By Douglas G. Burnette, Jr., M.D., CFP® | October 24, 2012

I always marveled at my grandmother’s life. Born in the year of the Wright brothers first flight at Kitty Hawk, she lived to see men walking on the moon. My radiology life has similarly spanned an amazing period of development. It began when I looked at the bones of my feet on a greenish screen while being fitted for shoes as a child.

My career in radiology began in the late 1970s at the Naval Hospital at Bethesda. Film screen, mirror optics, dictation belts, articulated arm B-mode ultrasound, Pantopaque myelography, lymphangiography, and vessel-searing ionic contrast arteriography were the standards of the day. Post Thorotrast injection films and yellowed films diagnostic of some manifestation of syphilis were “Aunt Minnies” in our teaching file. I helped perform the last pneumoencephalogram performed at Bethesda. (That was one procedure I immediately added to my list of procedures I never wanted to have performed on me.) I remember early, water bag head only CT scans and 25-second, rotate-and-translate CT scans that required near general anesthesia to be useful.

(MORE: The Invisible Gorilla in the Room)

There was a fascinating exhibit at an RSNA meeting in Chicago that demonstrated incredible anatomic detail. This interesting imaging technique was called Zeugmatography. A footnote suggested changing the name to Nuclear Magnetic Resonance or NMR. An even smaller footnote admitted that the images actually were made from cadavers and took 24 hours to generate. The authors conceded that this modality would likely never become clinically useful.

Now we have multi-slice CT scanners fast enough to freeze the motion of the heart and depict the anatomy of the coronary arteries or scan the body in a single breath hold. Scans can easily be generated faster than they can be interpreted. Instead of reading hundreds of images a day on viewboxes, we are reading thousands on computer monitors. Ultrasounds actually resemble human anatomical structures instead of a sonar man’s view of the ocean floor. And of course, NMR has been renamed MRI and is a premier imaging modality.

No more waits for transcription to pick up your tapes, peck away at their typewriter, and return you a report for your review and initials. We are now our own transcriptionists with the spoken words appearing on a monitor as they are uttered. Instead of handwritten preliminary reports, our referring physicians get computer generated final reports.

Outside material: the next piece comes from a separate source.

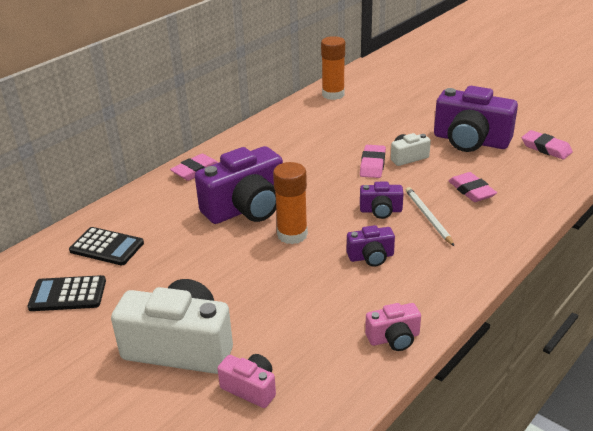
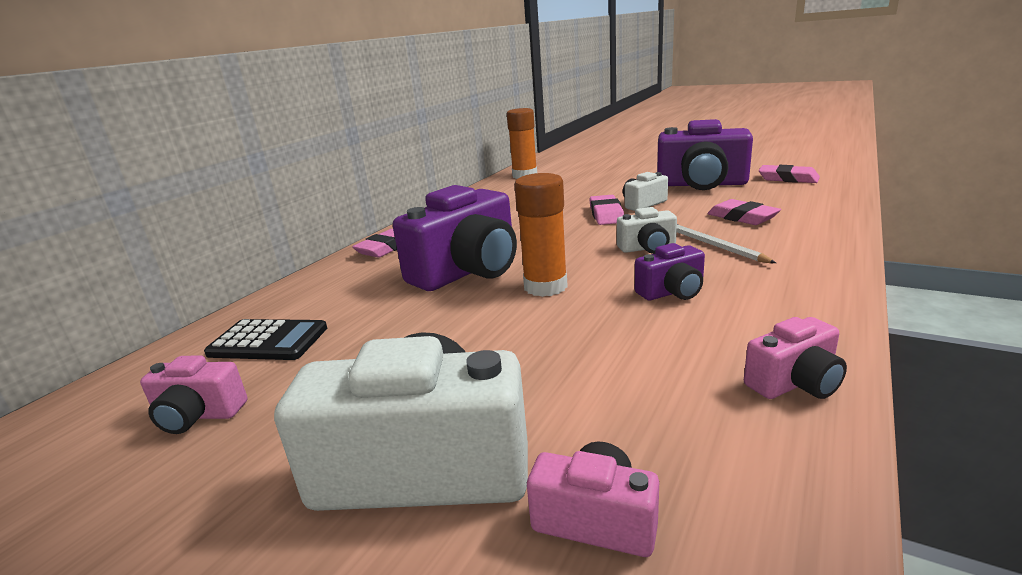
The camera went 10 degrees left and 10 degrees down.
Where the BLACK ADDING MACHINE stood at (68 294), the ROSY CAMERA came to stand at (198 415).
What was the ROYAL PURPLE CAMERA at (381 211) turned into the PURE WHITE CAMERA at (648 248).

There was a time when you could get enough sleep on call to be functional the following morning. Now we pay a stranger more than we are reimbursed to generate preliminary reports at night so we can get a few hours of sleep.

In our community, we no longer do arteriography. We lost that to the cardiologists just like we lost the nuclear heart studies to them. In the digital age, it is easy to distribute the images to far flung sites for interpretation. Hospital CEOs believe they can decide who reads what and don’t hesitate to allow non-radiologists to interpret what was formerly a radiology study. It definitely isn’t my grandmother’s radiology. I’m just afraid there might not be a granddaughter’s radiology.